Costume designer Caroline Duncan (of The Stepford Wives) leans in hard, outfitting Milly Alcock’s Simone in Goop x Lilly and basing looks off The Official Preppy Handbook. Meanwhile, Julianne Moore floats in stealth-wealth Chloé, and Kevin Bacon channels JFK Jr. in Brunello.
It’s satire. It’s style. And it’s extremely watchable.
You Really Should See This: Giorgio Armani Privé 2005–2025
A dream in greige, sequins, and sheer discipline, Giorgio Armani Privé 2005–2025 at Armani/Silos in Milan is a shimmering retrospective of two decades of haute couture.
The exhibition is anything but chronological. Instead, Mr. Armani has arranged nearly 150 looks by mood—placing, say, a silver Oscar gown worn by Cate Blanchett beside a crescent-shouldered silk piece from 2008, or letting an Irina Shayk-worn creation from this year’s Cannes Festival anchor the entire atrium. The effect is atmospheric, reverent, and utterly timeless.
“In haute couture,” Armani says, “I am free to express my vision of style without limits.” And you feel that freedom in every Swarovski shimmer, in every sculpted jacket and celestial motif. The exhibition runs through December 28, 2025—if you find yourself in Milan this year, don’t miss it. It’s not just a fashion show. It’s a constellation.
You Really Should Read This: The Portable Nietzsche
Much ado has been made this week about summer reads. (You know the article: AI-generated nonsense with fake titles like The Italian Tablecloth Murders and Where the Lobster Goes to Cry.) So let’s pivot. Let’s make like Hailey Bieber in her Vogue “What’s In My Bag?” video and reach for a classic.
Tucked between her lip gloss and Erewhon smoothie? The Portable Nietzsche. Yes—that Nietzsche. The paperback brick of existentialism, nihilism, and Germanic truth bombs. “Light reads,” Hailey deadpanned. “Nothing crazy.”
Inside: four unabridged works, including Twilight of the Idols, The Antichrist, and Thus Spoke Zarathustra. This summer, why not pair your SPF with a little Nietzsche?
You Really Should Know This: Pierpaolo Piccioli
From Nettuno to Place Vendôme, Pierpaolo Piccioli has quietly become one of fashion’s most powerful romanticists. Born in Rome and raised in the modest seaside town of Nettuno, Piccioli studied literature at Rome University before enrolling in an experimental fashion program. He began his career at Fendi, working under Karl Lagerfeld, and later joined Valentino in 1999 to help build out the accessories division with longtime collaborator Maria Grazia Chiuri.
In 2008, the pair were named co–creative directors of Valentino. By 2016, Piccioli took the reins solo and ushered in a new era of radical couture—one defined by inclusivity, humanism, and yes, an entire runway of Pink PP. His work at Valentino was visionary, but grounded: he cast drag queens and grand dames, named couture looks after seamstresses, and turned the Spanish Steps into a stage for beauty with purpose.
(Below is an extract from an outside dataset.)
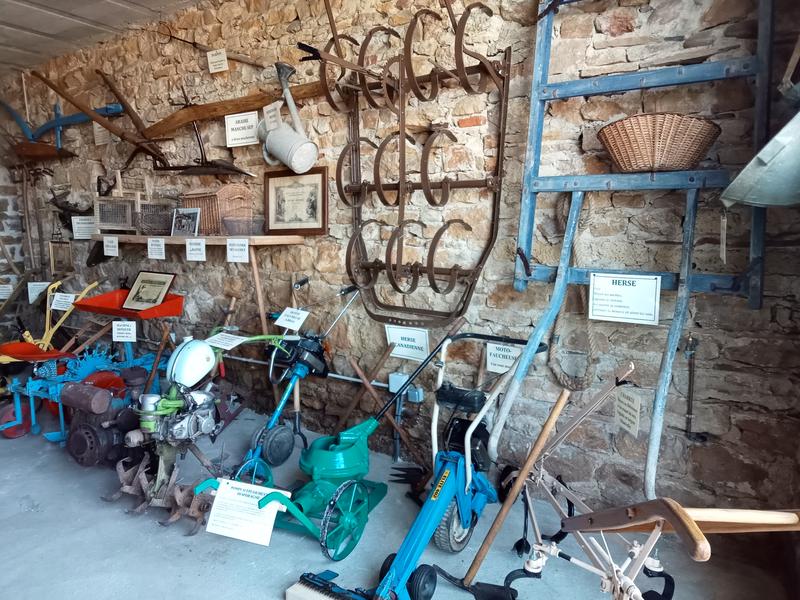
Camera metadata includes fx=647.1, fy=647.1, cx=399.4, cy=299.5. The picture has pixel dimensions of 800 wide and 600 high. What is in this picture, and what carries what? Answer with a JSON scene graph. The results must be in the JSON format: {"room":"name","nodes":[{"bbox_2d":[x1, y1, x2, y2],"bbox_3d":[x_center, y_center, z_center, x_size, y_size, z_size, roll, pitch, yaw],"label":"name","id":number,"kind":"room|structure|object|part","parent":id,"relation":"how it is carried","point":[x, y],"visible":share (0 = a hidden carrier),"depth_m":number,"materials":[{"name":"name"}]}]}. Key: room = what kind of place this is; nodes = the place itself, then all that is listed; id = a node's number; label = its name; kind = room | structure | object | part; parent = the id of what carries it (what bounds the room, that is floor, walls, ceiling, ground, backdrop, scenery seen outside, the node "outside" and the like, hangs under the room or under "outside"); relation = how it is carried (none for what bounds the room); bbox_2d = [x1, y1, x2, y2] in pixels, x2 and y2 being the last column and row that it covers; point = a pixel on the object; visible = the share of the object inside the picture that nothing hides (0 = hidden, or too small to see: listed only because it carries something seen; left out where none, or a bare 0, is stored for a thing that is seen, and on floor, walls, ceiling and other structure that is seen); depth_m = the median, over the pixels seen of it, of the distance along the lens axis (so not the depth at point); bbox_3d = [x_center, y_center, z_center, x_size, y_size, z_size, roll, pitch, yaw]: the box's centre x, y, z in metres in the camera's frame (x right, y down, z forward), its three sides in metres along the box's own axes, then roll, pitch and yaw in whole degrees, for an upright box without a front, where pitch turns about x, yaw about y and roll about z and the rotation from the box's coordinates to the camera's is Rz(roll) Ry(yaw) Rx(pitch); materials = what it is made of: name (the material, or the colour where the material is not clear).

Now, he’s stepping into a very different house: Balenciaga. The appointment, announced this week, signals a shift. “This is a new moment for fashion,” Piccioli told Vogue. “You can change the rules only from the inside. I want to embrace the community and the spirit of Balenciaga, to make my own chapter in the same story.”
At Valentino, he once said he aimed to “keep the language, but change the attitude.” At Balenciaga, the fashion world waits to see what he’ll say next.